I want Finn to grow up with a positive image about who she is, so it makes me happy to see more Afro and textured hair in advertising and also on TV, such as Free Reign on Netflix. The young actress in it is of mixed heritage, and Finn says, “Mummy, look how beautiful she is and she has hair just like mine!” I’m hoping that seeing people she relates to, combined with my constant complimenting, will mean she grows up loving her hair just as it is.’


Hayley’s hair-oes


• Shea Moisture Jamaican Black Castor Oil Leave-In Conditioner (431ml). I put this on Finn’s soaking wet hair and scrunch the curls.
• An intensive conditioning mask I slather this in Finn’s hair and leave it in!
• A Water Spray Bottle. Curly hair loves water. Just spray to refresh curls and scrunch them.

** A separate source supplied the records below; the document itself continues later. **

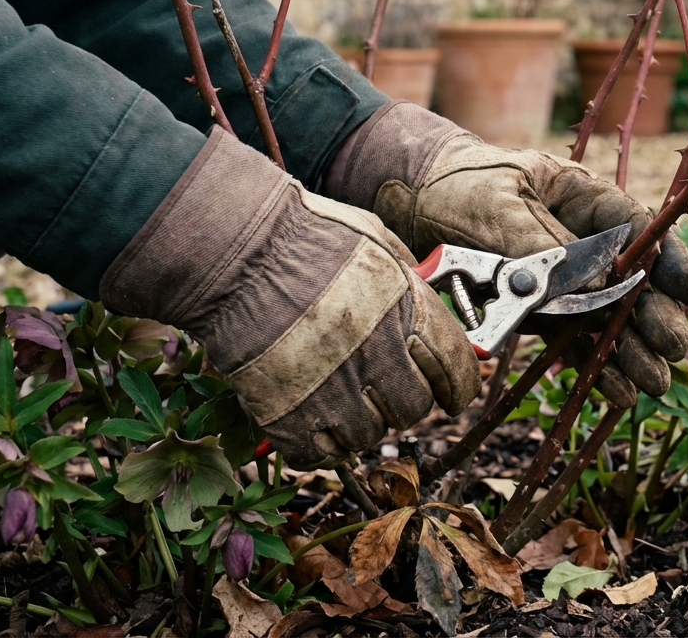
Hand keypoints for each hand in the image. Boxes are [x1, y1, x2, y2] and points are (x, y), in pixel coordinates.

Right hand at [102, 129, 479, 468]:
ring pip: (368, 436)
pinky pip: (319, 455)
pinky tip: (312, 418)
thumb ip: (409, 279)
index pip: (457, 372)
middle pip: (412, 410)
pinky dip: (320, 444)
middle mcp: (376, 355)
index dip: (457, 387)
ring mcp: (331, 389)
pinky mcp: (286, 415)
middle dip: (403, 402)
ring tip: (341, 396)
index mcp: (406, 311)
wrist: (230, 248)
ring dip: (360, 422)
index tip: (450, 394)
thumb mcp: (376, 240)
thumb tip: (433, 306)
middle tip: (383, 387)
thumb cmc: (303, 233)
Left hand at [327, 102, 687, 399]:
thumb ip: (539, 241)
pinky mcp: (540, 316)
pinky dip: (593, 367)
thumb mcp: (494, 205)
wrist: (405, 207)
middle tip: (670, 347)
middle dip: (654, 316)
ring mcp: (564, 283)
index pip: (640, 231)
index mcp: (583, 200)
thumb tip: (591, 281)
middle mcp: (584, 244)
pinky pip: (573, 343)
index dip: (670, 262)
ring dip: (630, 352)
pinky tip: (616, 391)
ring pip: (607, 321)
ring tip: (652, 382)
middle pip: (631, 283)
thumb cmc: (454, 188)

I just wanted hair that moves

Anna Magee, 50, lives in London and is a journalist and editor of Healthista.com.


‘There’s a scene in the movie Beaches (if you haven’t seen it, I’d highly recommend it), where Bette Midler’s character is pointing out her best friend’s positive traits: “You’re smart, you’re beautiful, you have hair that moves”. When I was little, my curly hair rarely moved. Thick and coarse, it grew up, not out, and my mum resorted to military-style cuts that had me constantly mistaken for a boy. In the late 80s, my hairdresser blow-dried my hair straight with a paddle brush, which had just been invented. The creature staring back at me in the mirror had long, black glossy hair that not only moved, it swished. That moment changed my life. I got a hot boyfriend, was elected VP of the student council and started going out more.


From then on, I became convinced that every success that ensued was enhanced by my glossy, straight hair, and throughout my 20s and 30s I wouldn’t leave the house without a blow-dry. It was an exhausting routine to follow. Then, last year, seeing my hair on the brink of burnout, my hairdresser, Grace, gave me an ultimatum: “Stop straightening, at least a few days a week, or we are over”.

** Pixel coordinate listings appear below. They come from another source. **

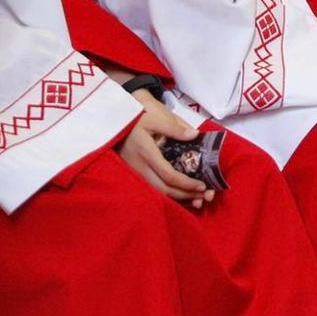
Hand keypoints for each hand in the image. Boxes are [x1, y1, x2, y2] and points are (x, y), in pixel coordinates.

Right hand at [117, 93, 214, 208]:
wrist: (112, 122)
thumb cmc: (135, 119)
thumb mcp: (154, 118)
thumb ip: (174, 127)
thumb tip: (195, 135)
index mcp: (147, 154)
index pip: (169, 176)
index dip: (186, 184)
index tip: (202, 185)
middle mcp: (140, 168)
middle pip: (165, 190)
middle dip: (186, 195)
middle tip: (204, 194)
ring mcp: (135, 173)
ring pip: (158, 193)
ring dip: (178, 197)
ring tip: (195, 197)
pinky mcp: (134, 174)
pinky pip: (153, 189)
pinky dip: (168, 194)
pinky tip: (180, 193)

So I started Googling “styling tips for curly hair”. That’s when I discovered the Curly Girl Movement and the Curly Girl Method, created by hairdresser Lorraine Massey with her classic book, The Curly Girl Handbook [Workman Publishing]. This included nuanced ways of applying products – Google “squish to condish”, “praying hands” and “scrunch out the crunch”. I stopped washing with traditional shampoos, because they made my hair dry and, instead, just used lashings of conditioner. My curls came back to life. For me, this really was about more than hair.


My ethnicity is Greek and Egyptian, and flattening it all those years was about trying to blend in with the predominantly straight-haired white kids I grew up with in the 80s. Wearing my hair curly has been about being more comfortable in myself – I feel more playful with curls. It has meant not freaking out when it rains and celebrating my difference. And I’ve discovered that it sometimes even moves.’


Anna’s hair-oes


• Jamaican Mango & Lime Black Castor Oil Argan (113ml). My hair loves oils. Check out Ayesha Malik (@Spisha on Insta), who swears by oil treatments.
• Shea Moisture Raw Shea Butter Range. When going from damaged hair to curls, it gives the moisture your hair needs.
• Grow Gorgeous Curl Conditioner (400ml). Swapping shampoo for a cleansing conditioner leaves my hair silky.